You can also use the memory usage information from VRAM profiler to determine your game's minimum PC GPU (graphics processing unit) memory requirements, or to determine whether your game will run out of memory on a console or mobile device.

Notes

The VRAM profiler has the following attributes:

  • The VRAM profiler has no graph view or tree view.

  • The only supported export format is .csv. For steps on saving Profiler data to a .csv file, see Exporting Data.

  • Lumberyard uses a variety of memory pooling schemes, so the actual allocated amount of VRAM is slightly more than what is reported.

Understanding the Captured Data

The following image shows how your saved .csv file appears in a spreadsheet application:


          Captured data

The captured data contains essentially two tables of information: an overview of memory allocation and usage (divided between texture and buffer assets), and a list of resources with the amount of VRAM that was allocated for each during the capture.

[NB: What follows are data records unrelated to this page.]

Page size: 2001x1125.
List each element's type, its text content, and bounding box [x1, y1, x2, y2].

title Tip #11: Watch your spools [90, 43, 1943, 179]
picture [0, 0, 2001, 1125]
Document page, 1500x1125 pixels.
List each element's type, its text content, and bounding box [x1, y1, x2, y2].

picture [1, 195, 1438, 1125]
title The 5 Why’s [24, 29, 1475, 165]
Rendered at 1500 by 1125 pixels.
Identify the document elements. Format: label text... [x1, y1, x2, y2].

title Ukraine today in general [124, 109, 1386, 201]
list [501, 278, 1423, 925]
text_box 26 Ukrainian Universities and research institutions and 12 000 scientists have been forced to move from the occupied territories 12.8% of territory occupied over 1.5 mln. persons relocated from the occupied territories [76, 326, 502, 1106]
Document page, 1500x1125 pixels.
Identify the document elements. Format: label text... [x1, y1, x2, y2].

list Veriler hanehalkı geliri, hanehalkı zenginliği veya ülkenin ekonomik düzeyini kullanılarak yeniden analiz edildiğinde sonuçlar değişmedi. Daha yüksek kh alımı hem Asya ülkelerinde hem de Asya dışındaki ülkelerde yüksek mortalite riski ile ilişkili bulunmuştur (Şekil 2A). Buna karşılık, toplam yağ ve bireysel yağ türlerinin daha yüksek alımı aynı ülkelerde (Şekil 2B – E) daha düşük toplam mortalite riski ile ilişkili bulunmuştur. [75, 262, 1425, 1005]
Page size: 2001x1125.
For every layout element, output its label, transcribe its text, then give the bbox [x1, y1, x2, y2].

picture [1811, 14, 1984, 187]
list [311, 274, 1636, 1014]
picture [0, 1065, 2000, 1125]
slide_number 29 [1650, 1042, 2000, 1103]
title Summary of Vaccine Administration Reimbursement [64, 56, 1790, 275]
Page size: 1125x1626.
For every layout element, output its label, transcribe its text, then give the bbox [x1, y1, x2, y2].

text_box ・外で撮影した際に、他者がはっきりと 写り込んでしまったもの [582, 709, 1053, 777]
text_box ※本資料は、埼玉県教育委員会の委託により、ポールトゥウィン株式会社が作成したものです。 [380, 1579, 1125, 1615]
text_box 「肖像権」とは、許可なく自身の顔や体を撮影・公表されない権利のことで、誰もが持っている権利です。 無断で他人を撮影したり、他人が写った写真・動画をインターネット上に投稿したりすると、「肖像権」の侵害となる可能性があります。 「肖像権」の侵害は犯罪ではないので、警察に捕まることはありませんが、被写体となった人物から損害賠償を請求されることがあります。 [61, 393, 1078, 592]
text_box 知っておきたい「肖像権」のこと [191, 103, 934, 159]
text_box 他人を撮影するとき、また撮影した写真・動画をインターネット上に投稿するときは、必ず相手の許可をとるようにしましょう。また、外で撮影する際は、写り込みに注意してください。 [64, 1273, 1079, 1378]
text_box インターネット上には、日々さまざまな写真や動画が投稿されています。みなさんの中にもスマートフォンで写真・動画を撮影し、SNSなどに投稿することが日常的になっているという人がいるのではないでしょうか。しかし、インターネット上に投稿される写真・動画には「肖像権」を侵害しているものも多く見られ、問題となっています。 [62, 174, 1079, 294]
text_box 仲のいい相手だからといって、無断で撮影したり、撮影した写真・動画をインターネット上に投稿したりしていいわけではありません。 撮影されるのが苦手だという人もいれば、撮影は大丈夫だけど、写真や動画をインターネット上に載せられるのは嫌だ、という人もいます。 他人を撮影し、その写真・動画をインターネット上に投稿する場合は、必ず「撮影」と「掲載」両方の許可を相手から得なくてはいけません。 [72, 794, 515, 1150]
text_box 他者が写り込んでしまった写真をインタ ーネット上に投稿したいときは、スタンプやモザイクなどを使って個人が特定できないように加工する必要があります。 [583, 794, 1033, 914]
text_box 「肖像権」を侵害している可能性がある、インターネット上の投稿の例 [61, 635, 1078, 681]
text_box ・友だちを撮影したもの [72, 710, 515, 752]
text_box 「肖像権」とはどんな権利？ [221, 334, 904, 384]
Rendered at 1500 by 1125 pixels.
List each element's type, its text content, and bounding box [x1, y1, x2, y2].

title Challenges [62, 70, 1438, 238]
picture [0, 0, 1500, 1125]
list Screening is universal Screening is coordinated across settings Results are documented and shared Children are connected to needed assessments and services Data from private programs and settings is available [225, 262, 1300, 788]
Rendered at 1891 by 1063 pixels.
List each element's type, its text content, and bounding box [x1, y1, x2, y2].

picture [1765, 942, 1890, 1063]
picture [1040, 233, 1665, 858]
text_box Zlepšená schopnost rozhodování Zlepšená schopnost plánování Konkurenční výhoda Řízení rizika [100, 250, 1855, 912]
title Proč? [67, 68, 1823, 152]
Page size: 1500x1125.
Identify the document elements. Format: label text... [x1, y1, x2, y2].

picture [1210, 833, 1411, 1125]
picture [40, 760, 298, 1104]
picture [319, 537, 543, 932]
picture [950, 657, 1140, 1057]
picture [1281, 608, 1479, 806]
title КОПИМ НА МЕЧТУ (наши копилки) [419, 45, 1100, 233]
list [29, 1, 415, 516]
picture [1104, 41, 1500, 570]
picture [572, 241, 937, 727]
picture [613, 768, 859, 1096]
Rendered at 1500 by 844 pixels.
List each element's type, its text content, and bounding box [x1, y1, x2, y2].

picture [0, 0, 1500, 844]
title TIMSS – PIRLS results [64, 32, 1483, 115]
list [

Detailed information about each heading follows.

Category

Indicates the type of allocation:

  • Texture – Includes texture assets, dynamically generated textures, and frame buffers.

  • Buffer – Includes vertex and index buffers, constant buffers, and other run-time buffers.

     

Number of Allocations

The number of allocation events recorded. When the capture starts, all active allocations are sent to the profiler as a starting number. Any new allocations or deallocations will increase or decrease this number.

Memory Usage

The total size, in bytes, of VRAM used.

Resource Name

The name and full path of the allocated resource. A resource name without a path usually denotes a run-time engine resource.

VRAM Allocation Size

The size, in bytes, of the allocation.

Inspecting the Data

When you first open the spreadsheet, the data is unordered. To sort the data, you can use a spreadsheet application:


          Custom sort

To quickly and easily identify the largest offending assets or run-time resources, sort by VRAM Allocation Size in descending order, or by Resource Name from A to Z:


          VRAM sort descending

Negative VRAM Allocation Sizes

Some fields may have a negative number for VRAM Allocation Size, as in the following image:


            Negative VRAM allocation size

These important occurrences show that a VRAM deallocation event occurred during the capture. If you observe a large number of deallocation entries over a short time period, your game might be experiencing a significance decrease in performance. To improve your game's performance across all operating systems, you should aim to have as few idle per-frame VRAM allocations and deallocations as possible.

Why Some Textures Are Not Reported in the .csv File

If you see a lot of allocations named StreamingTexturePool or entries like $TexturePool_9_0000000002C59248, this means the texture streaming system is active. The texture streaming system allocates all textures by default into a variety of cached texture pools. The VRAM profiler reports the size of the active streaming pools and not the names of the actual texture assets. To obtain the names and sizes of the allocated and loaded textures, set r_TexturesStreaming=0 in your system configuration file, and then do another capture. This setting disables the texture streaming system and causes the true sizes of the texture allocations to be reported.

Note

In this situation, it is advisable to do two captures: one with r_TexturesStreaming enabled, and one with it disabled. When texture streaming is enabled, your VRAM usage is less because of texture eviction and the loading of lower resolution mipmap levels. The memory reporting is more accurate when texture streaming is enabled, but you get a much clearer view of your worst-case memory usage when texture streaming is disabled.